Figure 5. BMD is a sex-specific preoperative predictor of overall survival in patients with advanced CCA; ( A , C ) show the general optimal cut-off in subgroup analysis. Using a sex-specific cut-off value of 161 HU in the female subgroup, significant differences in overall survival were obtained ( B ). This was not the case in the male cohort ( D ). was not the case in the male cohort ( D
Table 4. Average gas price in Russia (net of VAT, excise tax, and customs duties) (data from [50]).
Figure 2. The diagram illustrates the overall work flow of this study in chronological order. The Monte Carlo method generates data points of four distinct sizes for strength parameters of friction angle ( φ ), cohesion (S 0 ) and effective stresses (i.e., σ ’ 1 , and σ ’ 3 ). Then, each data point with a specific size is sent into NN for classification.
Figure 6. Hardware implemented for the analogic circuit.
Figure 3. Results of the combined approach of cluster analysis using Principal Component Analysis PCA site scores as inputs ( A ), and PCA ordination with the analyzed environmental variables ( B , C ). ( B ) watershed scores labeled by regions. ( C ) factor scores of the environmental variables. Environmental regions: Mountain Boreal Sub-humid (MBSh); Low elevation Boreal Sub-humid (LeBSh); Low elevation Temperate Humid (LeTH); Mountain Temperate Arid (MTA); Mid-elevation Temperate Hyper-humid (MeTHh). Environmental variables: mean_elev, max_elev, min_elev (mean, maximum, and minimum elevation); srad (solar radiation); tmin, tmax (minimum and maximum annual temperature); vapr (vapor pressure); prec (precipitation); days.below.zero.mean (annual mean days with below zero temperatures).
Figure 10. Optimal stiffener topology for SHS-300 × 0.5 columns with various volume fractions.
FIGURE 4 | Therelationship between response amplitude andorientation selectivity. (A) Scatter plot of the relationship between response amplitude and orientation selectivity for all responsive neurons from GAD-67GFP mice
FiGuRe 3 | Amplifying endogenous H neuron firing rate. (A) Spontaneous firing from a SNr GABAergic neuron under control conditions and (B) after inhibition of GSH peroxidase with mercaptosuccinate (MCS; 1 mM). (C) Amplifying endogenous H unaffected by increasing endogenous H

* Directions for this task
Using the records above, find the number of lines that contain the string "data", and give that number without further comment.

* Response to this exercise
2